Communication can be uncomfortable. That doesn’t always mean it’s harmful. And what feels aggressive to you might actually feel clear to someone else.
I grew up with a dad who faced conflict head-on and a mom who avoided it. As a result, even polite disagreements can feel like yelling to me—even when no one is raising their voice. That’s not a problem with other people. That’s a place I get to grow.
You Have More Influence Than You Think
Yes—power matters. A middle manager doesn’t have the same clout as the COO. But I’ve seen people shift cultures from the middle or the margins—because they showed up with consistency, courage, and skill.
And here’s a twist: the higher someone is on the org chart, the less likely they are to get honest feedback. Why? Because no one wants to risk their status by challenging the boss. So many leaders—especially the ones who most need feedback—are flying blind.
Your voice matters. Even when it’s hard to use.
The Hard Truth: You Might Not Have the Skill (Yet)
Sometimes the reason you’re stuck isn’t because the system sucks—it’s because you don’t yet know how to shift it. When you shift out of a victim mindset, you can start to think about how to communicate in a way that influences a relationship, a team or an organization. But writing something off us simply broken is often easier than looking inward. Granted it requires vulnerability in admitting, “I don’t know how to speak up,” or “I’ve never practiced giving feedback.”
But communication skills—boundary-setting, courageous conversations, feedback delivery—are learnable. That can feel daunting. But it’s also good news! You’re not broken. You’re just at the beginning of a growth journey!
What to Do Instead: Start Practicing Power
If you actually want to make a change, start here.
- Skill up – pick one hard conversation and practice showing up differently.

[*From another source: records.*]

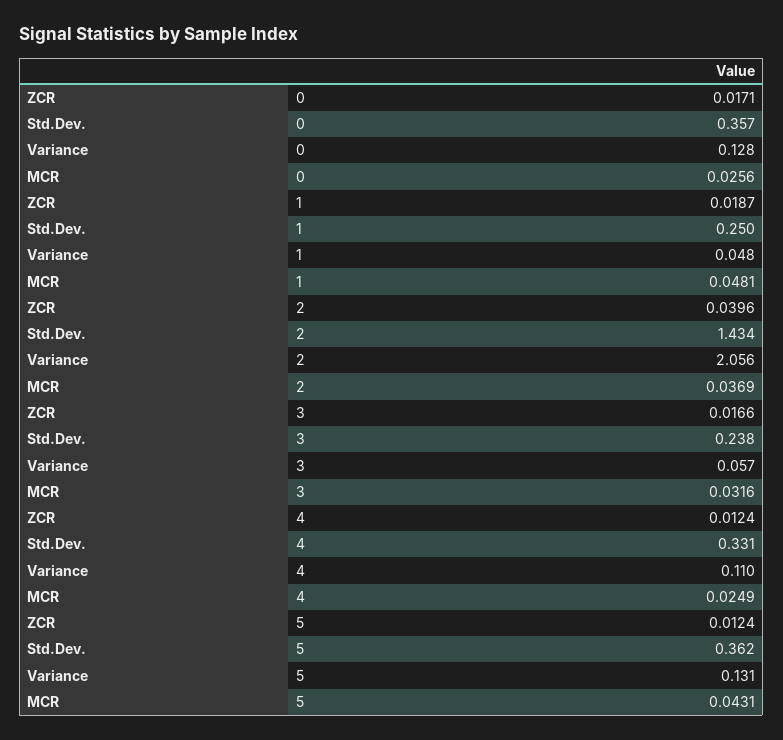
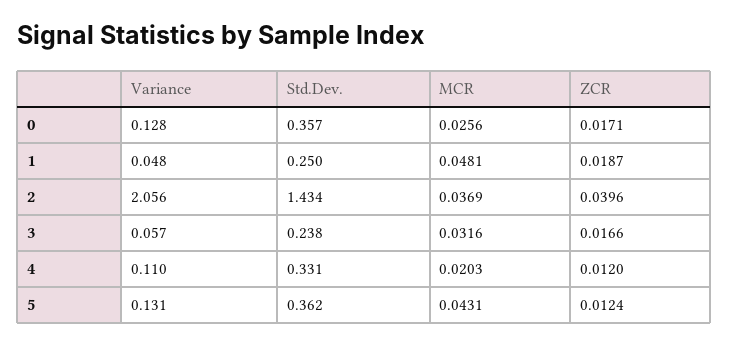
  {
    "ZCR": {
      "0": 0.0171,
      "1": 0.0187,
      "2": 0.0396,
      "3": 0.0166,
-     "4": 0.0124,
+     "4": 0.012,
      "5": 0.0124
    },
    "Std.Dev.": {
      "0": 0.357,
      "1": 0.25,
      "2": 1.434,
      "3": 0.238,
      "4": 0.331,
      "5": 0.362
    },
    "Variance": {
      "0": 0.128,
      "1": 0.048,
      "2": 2.056,
      "3": 0.057,
      "4": 0.11,
      "5": 0.131
    },
    "MCR": {
      "0": 0.0256,
      "1": 0.0481,
      "2": 0.0369,
      "3": 0.0316,
-     "4": 0.0249,
+     "4": 0.0203,
      "5": 0.0431
    }
  }

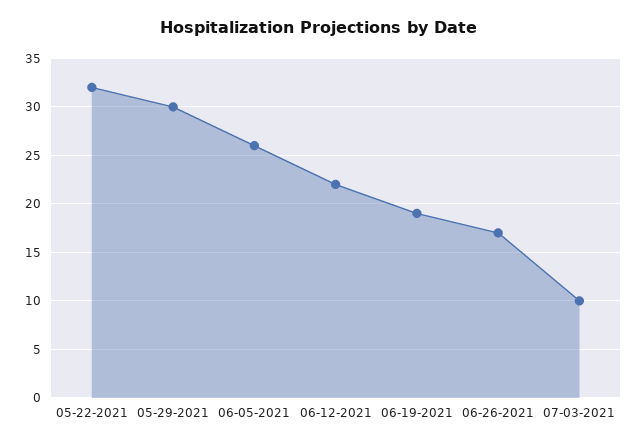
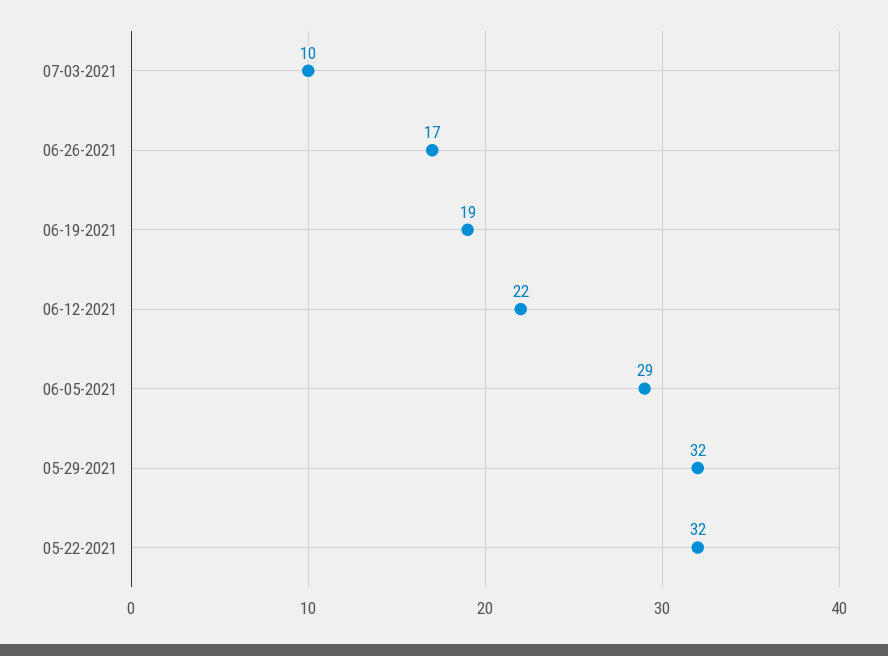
  {
    "05-22-2021": 32,
-   "05-29-2021": 30,
+   "05-29-2021": 32,
-   "06-05-2021": 26,
+   "06-05-2021": 29,
    "06-12-2021": 22,
    "06-19-2021": 19,
    "06-26-2021": 17,
    "07-03-2021": 10
  }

- Speak up, even if it’s messy – one clear voice can shift the energy in a room.
- Lead from your seat – you don’t need a title to create culture. In fact, how you respond to uncomfortable situations is a part of what creates the culture.

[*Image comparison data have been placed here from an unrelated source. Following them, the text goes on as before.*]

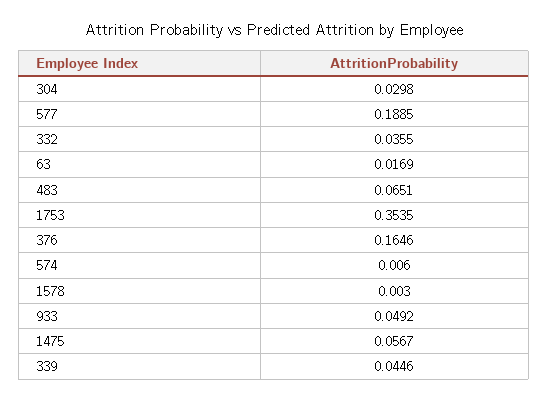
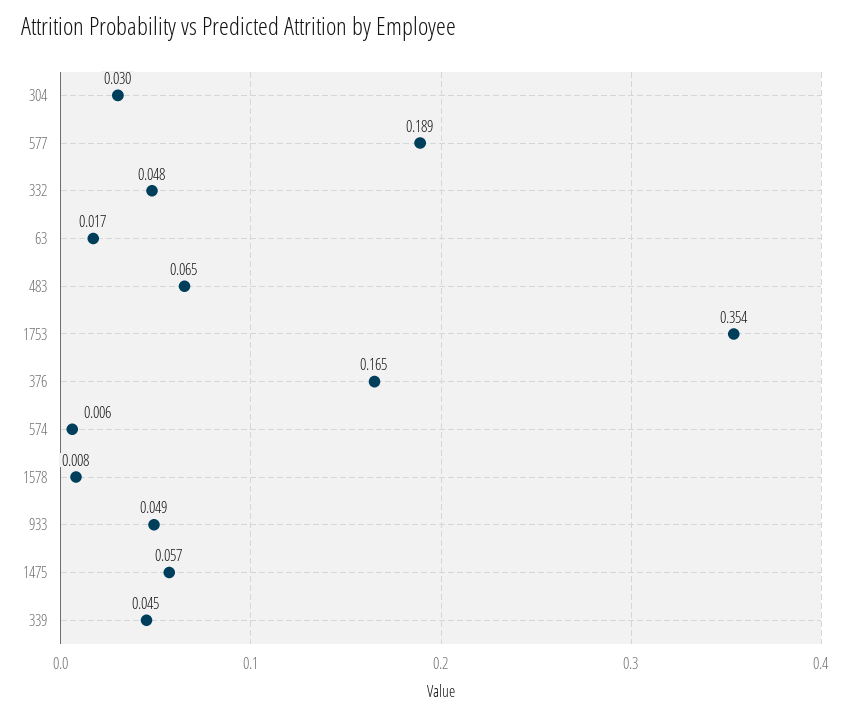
  {
    "304": 0.0298,
    "577": 0.1885,
-   "332": 0.0355,
+   "332": 0.048,
    "63": 0.0169,
    "483": 0.0651,
    "1753": 0.3535,
    "376": 0.1646,
    "574": 0.006,
-   "1578": 0.003,
+   "1578": 0.008,
    "933": 0.0492,
    "1475": 0.0567,
    "339": 0.0446
  }

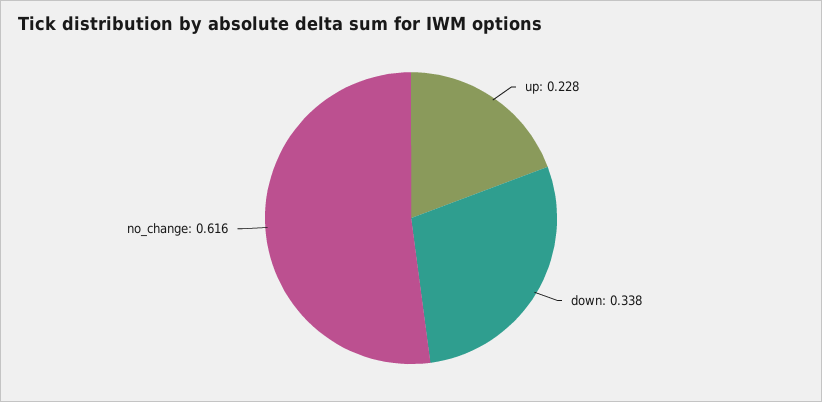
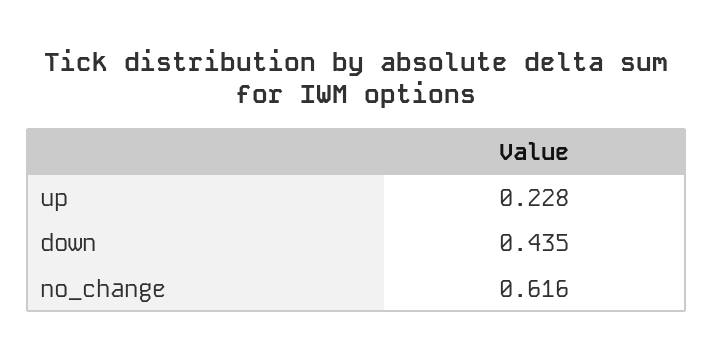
  {
    "up": 0.228,
-   "down": 0.338,
+   "down": 0.435,
    "no_change": 0.616
  }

- Take exquisite care of yourself – honor your values, set boundaries, and don’t gaslight yourself.
- Leave if you need to—but do it from choice, not from collapse.
Influence Starts Small
One of my clients was a junior analyst who hated how people interrupted each other in meetings. She didn’t have authority—but she had presence. She started saying, “Hey, can we make sure everyone finishes their thought?” at the start of meetings. Then she modeled it—slowing down, listening, inviting others in.

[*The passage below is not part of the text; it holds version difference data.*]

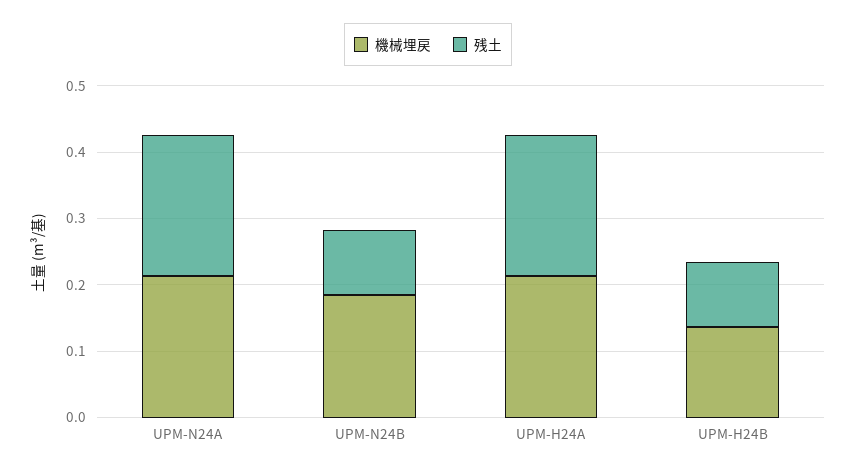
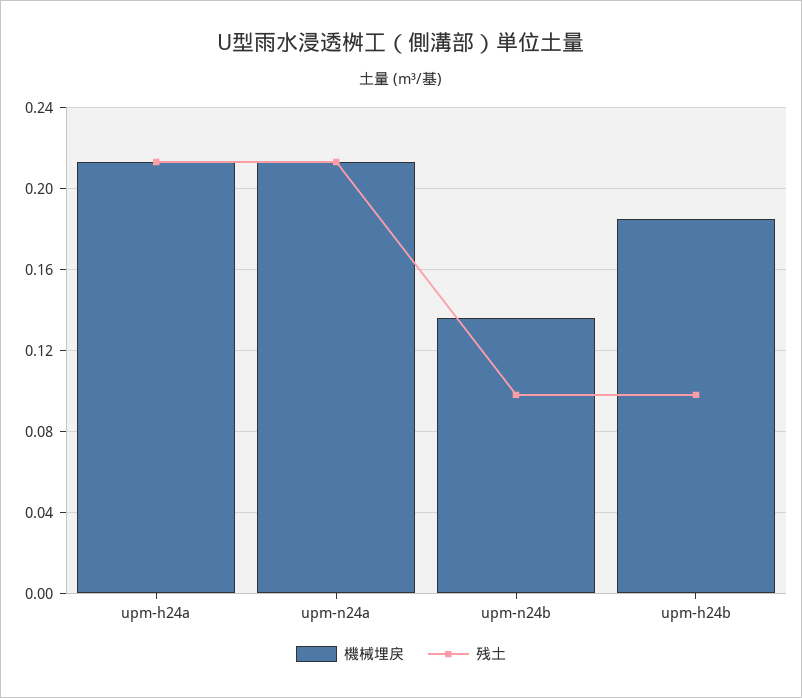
  {
    "機械埋戻": {
      "UPM-N24A": 0.215,
-     "UPM-N24B": 0.18,
+     "UPM-N24B": 0.135,
      "UPM-H24A": 0.215,
-     "UPM-H24B": 0.14
+     "UPM-H24B": 0.185
    },
    "残土": {
      "UPM-N24A": 0.215,
      "UPM-N24B": 0.1,
      "UPM-H24A": 0.215,
      "UPM-H24B": 0.1
    }
  }

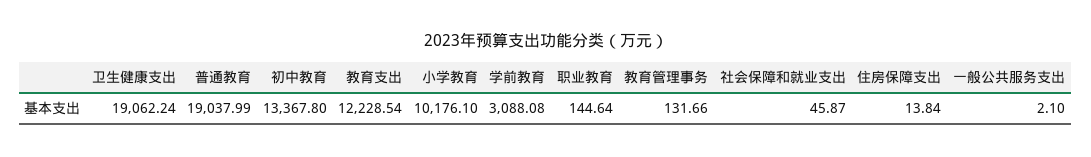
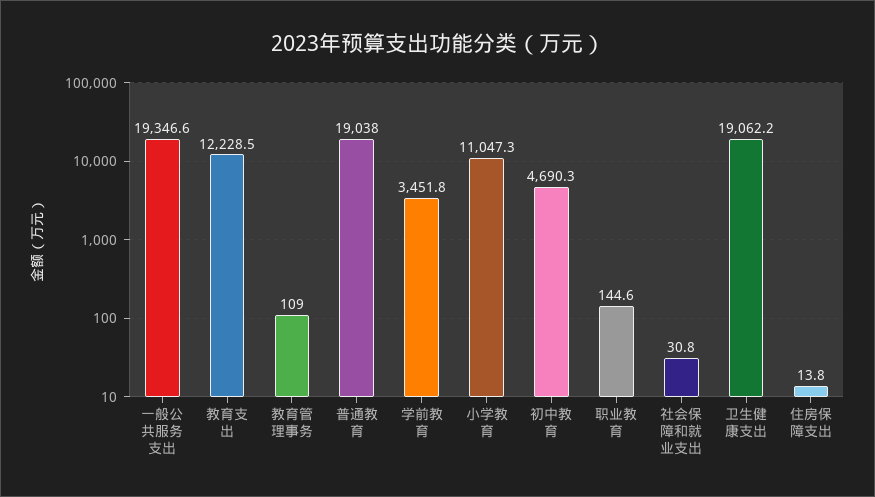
  {
    "卫生健康支出": 19062.24,
    "普通教育": 19037.99,
-   "初中教育": 13367.8,
+   "初中教育": 4690.3,
    "教育支出": 12228.54,
-   "小学教育": 10176.1,
+   "小学教育": 11047.3,
-   "学前教育": 3088.08,
+   "学前教育": 3451.8,
    "职业教育": 144.64,
-   "教育管理事务": 131.66,
+   "教育管理事务": 109,
-   "社会保障和就业支出": 45.87,
+   "社会保障和就业支出": 30.8,
    "住房保障支出": 13.84,
-   "一般公共服务支出": 2.1
+   "一般公共服务支出": 19346.6
  }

Three months later, a senior exec commented on how much more inclusive the meetings felt. One phrase. One voice. Over time, it shifted the whole room.
That being said, not every battle is yours to fight. But even just honoring your own boundaries can make an impact.
At a past job, I loved my clients. But my coworkers constantly gossiped about each other behind their backs. It drained me. I tried casually redirecting conversations, but that didn’t work. Eventually, I said something. I told them it felt unprofessional and asked them to stop. They didn’t love that, and I ate lunch alone for a while.
But I had the integrity to honor my values—even when it was uncomfortable.
Eventually, they stopped gossiping around me. Sometimes one quiet act changes the whole tone of a room.
Don’t Just Survive—Grow.
You weren’t put on this planet to shrink every time something feels off. You’re here to grow. To influence. To lead.
You’re not weak for feeling uncomfortable. You’re not “too sensitive” for wanting better.
You’re brave when you stay curious.
You’re powerful when you focus on what you can do.
So before you call it toxic, pause and ask:
“What’s the opportunity for me to grow or lead here?”
Sometimes the answer will still be: “I need to walk away.”
But sometimes? That question opens a door you didn’t know was there.